MP3 On Wheels
Audio Compression Goes Mobile
By Brett Solomon
Specialty mobile electronics retailers often have customers that are technologically savvy in other areas. One of the best ways to service these early adopters is to offer them mobile source units that are as up-to-date as the audio equipment they have at home. Even though Napster is deader than last year's hit single, and other file "sharing" services are under increasing pressure from the entertainment industries, the MP3 compressed audio format is alive and well — very well. Moving MP3 into the mobile sphere not only makes sense, but cars may actually be the perfect venue for this technology.
MP3, which uses data compression to record digital music with small, manageable file sizes, is a very popular technology, and is especially well-adapted to the confines of a vehicle. Because of an automobile's inherently high noise floor, it is difficult for a listener to determine whether a track is an MP3 (or some other compressed media) or a CD while the car is in motion. Moreover, the convenience is hard to beat. Imagine a customer's reaction when he learns he can store 120 of his favorite songs on one CD, or he can get a special head unit that could absorb their entire music collection! By all accounts, the days fumbling through jewel cases while driving are nearly over.

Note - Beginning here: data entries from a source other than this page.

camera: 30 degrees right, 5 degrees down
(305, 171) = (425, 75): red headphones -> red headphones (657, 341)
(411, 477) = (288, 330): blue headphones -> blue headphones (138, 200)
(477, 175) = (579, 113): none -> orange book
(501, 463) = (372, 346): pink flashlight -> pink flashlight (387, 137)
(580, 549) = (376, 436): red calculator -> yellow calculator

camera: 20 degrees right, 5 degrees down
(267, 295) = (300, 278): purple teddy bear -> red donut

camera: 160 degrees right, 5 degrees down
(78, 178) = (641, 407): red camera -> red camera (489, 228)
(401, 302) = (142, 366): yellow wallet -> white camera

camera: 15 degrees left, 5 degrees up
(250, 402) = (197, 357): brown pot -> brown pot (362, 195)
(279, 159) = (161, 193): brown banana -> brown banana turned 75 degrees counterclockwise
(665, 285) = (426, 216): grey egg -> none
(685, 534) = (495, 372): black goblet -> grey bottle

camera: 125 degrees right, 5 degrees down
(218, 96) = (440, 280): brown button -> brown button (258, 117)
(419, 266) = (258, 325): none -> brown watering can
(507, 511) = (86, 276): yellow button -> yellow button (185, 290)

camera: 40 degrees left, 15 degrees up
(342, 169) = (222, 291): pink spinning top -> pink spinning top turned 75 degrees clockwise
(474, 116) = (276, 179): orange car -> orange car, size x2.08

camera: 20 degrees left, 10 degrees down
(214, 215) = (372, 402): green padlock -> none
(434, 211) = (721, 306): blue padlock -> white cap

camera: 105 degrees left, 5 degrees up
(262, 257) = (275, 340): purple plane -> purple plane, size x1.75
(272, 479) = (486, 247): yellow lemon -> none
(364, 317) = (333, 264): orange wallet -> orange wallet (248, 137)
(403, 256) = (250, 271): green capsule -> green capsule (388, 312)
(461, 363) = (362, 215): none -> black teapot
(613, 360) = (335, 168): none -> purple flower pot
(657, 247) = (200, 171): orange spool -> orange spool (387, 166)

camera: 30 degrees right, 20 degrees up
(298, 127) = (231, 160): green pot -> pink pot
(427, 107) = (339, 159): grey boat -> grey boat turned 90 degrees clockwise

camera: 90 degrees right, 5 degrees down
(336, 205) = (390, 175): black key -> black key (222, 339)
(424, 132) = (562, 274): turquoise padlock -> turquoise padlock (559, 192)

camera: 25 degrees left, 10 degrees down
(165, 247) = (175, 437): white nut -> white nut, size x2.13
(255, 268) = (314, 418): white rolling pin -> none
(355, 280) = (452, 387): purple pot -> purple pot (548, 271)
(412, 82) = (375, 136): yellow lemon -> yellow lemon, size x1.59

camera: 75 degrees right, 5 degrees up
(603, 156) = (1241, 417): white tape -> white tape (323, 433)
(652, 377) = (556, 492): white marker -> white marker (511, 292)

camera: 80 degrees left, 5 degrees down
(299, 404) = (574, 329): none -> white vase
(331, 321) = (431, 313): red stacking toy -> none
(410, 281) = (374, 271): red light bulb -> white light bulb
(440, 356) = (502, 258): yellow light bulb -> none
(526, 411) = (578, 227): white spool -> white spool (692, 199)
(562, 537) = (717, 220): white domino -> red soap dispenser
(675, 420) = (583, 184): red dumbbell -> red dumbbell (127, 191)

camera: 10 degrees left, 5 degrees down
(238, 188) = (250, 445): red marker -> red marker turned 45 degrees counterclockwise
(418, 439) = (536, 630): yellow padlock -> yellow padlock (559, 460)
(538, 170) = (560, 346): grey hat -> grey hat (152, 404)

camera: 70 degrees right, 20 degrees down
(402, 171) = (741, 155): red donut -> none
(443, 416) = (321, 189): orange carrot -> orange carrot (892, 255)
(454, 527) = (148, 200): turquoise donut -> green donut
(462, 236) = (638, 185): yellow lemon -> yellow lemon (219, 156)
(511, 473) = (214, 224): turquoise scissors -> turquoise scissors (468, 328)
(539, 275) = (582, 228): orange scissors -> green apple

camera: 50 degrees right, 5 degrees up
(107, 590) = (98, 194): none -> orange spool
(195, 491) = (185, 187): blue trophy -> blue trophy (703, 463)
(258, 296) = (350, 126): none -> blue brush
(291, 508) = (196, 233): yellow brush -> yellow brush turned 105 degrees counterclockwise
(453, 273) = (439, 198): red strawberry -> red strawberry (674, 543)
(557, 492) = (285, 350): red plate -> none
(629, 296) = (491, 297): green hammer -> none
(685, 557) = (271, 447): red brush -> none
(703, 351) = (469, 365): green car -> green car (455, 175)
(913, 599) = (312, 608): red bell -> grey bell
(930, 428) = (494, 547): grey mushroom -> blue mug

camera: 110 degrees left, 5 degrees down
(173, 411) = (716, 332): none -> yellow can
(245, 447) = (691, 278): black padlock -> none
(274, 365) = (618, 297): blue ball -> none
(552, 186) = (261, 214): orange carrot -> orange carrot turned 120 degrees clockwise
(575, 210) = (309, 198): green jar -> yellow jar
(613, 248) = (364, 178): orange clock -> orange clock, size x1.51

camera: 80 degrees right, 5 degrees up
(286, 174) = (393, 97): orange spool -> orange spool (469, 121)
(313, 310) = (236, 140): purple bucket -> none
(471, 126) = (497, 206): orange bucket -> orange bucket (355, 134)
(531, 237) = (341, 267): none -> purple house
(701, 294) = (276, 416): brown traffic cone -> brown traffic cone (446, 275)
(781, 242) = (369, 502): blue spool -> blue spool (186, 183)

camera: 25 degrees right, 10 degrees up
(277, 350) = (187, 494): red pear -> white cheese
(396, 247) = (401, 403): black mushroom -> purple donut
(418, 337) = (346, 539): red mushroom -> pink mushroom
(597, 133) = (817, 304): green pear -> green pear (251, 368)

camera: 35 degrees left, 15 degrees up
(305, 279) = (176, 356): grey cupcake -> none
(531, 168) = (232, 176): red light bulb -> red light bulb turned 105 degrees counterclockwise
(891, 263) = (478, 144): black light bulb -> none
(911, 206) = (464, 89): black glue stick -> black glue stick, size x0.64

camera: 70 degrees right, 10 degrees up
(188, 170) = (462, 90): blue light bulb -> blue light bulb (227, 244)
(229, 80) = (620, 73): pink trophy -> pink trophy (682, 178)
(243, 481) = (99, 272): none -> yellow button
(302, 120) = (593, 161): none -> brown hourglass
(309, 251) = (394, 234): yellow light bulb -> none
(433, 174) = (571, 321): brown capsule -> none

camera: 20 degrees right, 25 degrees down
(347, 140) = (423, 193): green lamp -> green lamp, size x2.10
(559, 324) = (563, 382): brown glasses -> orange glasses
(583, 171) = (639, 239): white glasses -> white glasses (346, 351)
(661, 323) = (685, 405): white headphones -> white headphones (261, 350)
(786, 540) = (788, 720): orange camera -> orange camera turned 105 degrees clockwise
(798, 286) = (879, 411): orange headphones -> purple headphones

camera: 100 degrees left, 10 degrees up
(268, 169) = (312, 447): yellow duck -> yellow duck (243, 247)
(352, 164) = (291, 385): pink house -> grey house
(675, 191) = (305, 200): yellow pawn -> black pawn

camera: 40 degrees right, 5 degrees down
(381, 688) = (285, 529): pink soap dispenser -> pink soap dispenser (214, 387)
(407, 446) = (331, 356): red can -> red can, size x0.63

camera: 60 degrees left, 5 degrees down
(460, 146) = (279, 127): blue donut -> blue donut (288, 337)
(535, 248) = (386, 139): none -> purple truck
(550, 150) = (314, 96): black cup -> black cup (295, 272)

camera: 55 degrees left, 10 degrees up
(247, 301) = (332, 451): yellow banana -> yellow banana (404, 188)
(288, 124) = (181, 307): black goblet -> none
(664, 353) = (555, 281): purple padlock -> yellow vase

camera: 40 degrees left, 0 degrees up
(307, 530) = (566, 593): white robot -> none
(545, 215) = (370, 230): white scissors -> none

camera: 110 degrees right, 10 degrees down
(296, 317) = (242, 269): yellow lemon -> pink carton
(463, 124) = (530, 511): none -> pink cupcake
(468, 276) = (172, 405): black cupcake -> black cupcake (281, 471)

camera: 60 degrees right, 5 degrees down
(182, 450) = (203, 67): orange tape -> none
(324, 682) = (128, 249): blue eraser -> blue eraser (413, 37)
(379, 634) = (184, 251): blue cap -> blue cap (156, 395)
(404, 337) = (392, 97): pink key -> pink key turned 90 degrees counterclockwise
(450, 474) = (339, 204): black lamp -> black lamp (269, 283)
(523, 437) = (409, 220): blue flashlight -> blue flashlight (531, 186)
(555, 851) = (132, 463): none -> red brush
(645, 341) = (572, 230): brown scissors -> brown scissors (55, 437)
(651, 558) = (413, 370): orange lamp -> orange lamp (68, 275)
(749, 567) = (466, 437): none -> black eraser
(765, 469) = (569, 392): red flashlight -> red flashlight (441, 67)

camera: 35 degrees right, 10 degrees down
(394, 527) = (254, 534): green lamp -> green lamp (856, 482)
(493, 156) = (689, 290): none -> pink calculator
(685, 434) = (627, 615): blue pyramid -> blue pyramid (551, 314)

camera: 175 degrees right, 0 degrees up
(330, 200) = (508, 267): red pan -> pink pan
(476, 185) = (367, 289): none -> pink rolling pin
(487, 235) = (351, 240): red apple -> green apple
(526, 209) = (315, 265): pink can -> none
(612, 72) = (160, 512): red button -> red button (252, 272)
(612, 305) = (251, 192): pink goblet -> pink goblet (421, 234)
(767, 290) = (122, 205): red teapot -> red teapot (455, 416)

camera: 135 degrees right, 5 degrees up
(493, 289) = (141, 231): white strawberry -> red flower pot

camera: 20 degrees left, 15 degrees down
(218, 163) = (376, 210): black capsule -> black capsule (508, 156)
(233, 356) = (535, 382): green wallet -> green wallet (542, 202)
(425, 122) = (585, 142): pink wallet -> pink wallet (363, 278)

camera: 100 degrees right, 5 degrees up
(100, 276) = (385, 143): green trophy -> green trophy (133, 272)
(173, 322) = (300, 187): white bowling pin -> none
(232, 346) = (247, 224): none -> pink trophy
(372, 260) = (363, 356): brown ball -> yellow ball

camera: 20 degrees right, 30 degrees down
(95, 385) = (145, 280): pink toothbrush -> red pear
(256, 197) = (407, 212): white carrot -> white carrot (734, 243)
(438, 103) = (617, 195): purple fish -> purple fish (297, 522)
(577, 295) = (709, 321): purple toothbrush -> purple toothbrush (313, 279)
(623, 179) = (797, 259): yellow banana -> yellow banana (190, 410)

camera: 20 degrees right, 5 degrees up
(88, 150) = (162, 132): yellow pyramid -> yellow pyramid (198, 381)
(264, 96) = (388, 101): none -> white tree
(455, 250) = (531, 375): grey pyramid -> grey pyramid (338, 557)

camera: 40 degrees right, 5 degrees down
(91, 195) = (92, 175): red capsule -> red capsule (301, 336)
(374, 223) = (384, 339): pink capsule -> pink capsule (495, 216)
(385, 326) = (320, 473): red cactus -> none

Some specialty mobile retailers are very interested in creating effective displays that enable customers to see the benefits of audio compression technology. For example, John Francioso, president of UltraSounds in Lynbrook, New York, is thinking of re-doing his showroom. "But when I do," he says, "I would love to integrate a computer into the showroom. That way, customers could actually download music and create software, so when the installation is done, they will have a gift from the store and something to jam to on the ride home."